Web page revision data:
- Opening Delimiter -

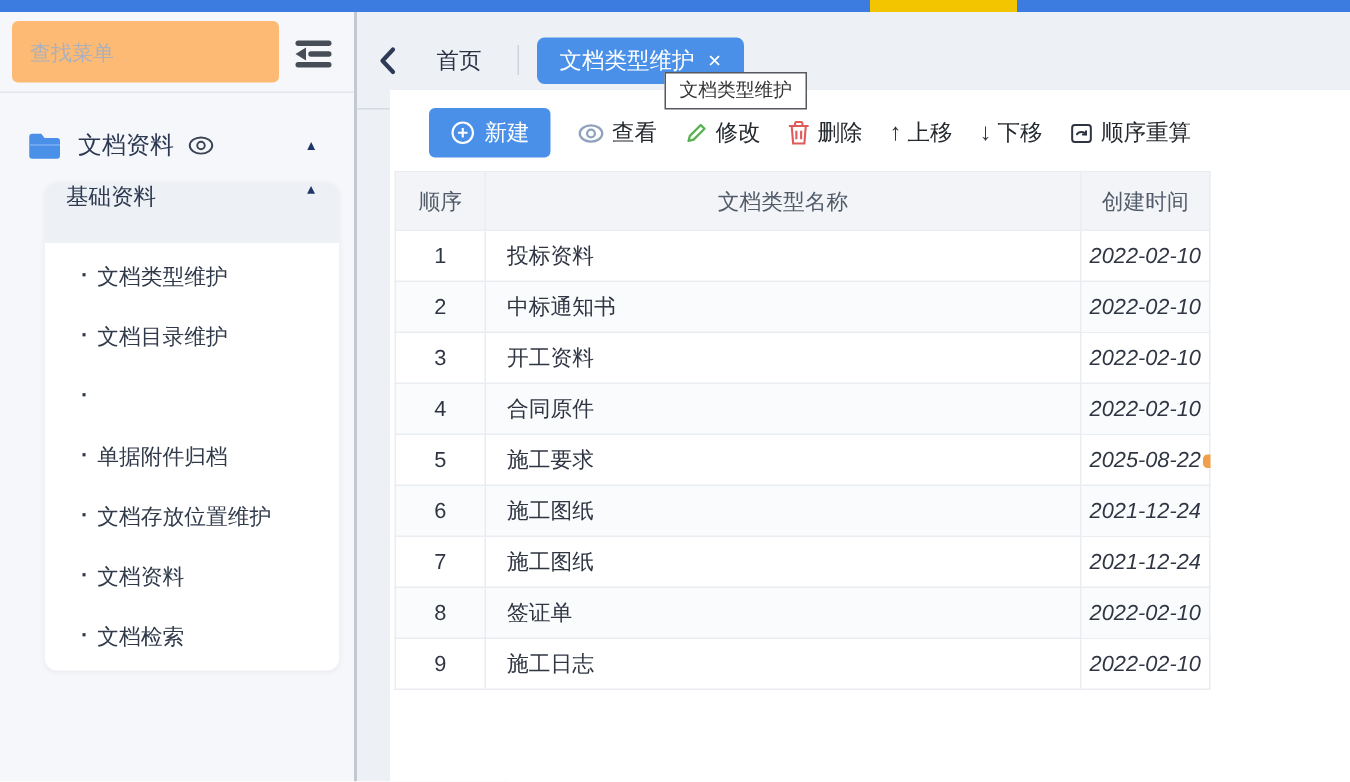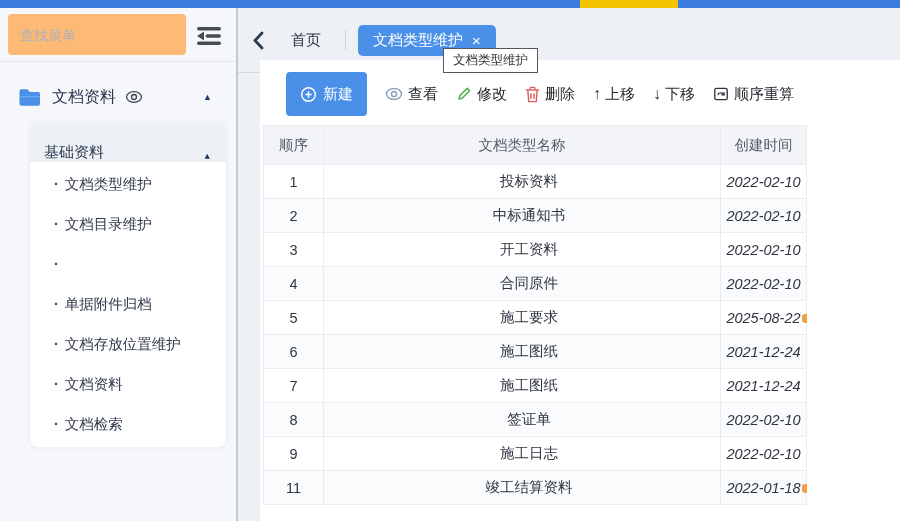--- a/index.html
+++ b/index.html
@@ -54,7 +54,7 @@
 
   
   .toolbar { display:flex; align-items:center; margin:12px 0 0 26px; }
-  .btn-new { height:44px; background:#4a90e8; border:none; border-radius:4px; color:#fff; font-size:15px;
+  .btn-new { height:33px; background:#4a90e8; border:none; border-radius:4px; color:#fff; font-size:15px;
              display:flex; align-items:center; padding:0 14px; cursor:pointer; font-family:inherit; }
   .btn-new svg { margin-right:6px; }
   .tool-item { display:flex; align-items:center; margin-left:18px; font-size:15px; color:#24292e; cursor:pointer; }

- Closing Delimiter -

PROBLEM DETAILS:
Starting from the first line of the entries above, print each line exactly until the line containing "height:44px; background:#4a90e8; border:none;" has been printed, and skip the pictures.

ANSWER TO THIS TASK:
--- a/index.html
+++ b/index.html
@@ -54,7 +54,7 @@
 
   
   .toolbar { display:flex; align-items:center; margin:12px 0 0 26px; }
-  .btn-new { height:44px; background:#4a90e8; border:none; border-radius:4px; color:#fff; font-size:15px;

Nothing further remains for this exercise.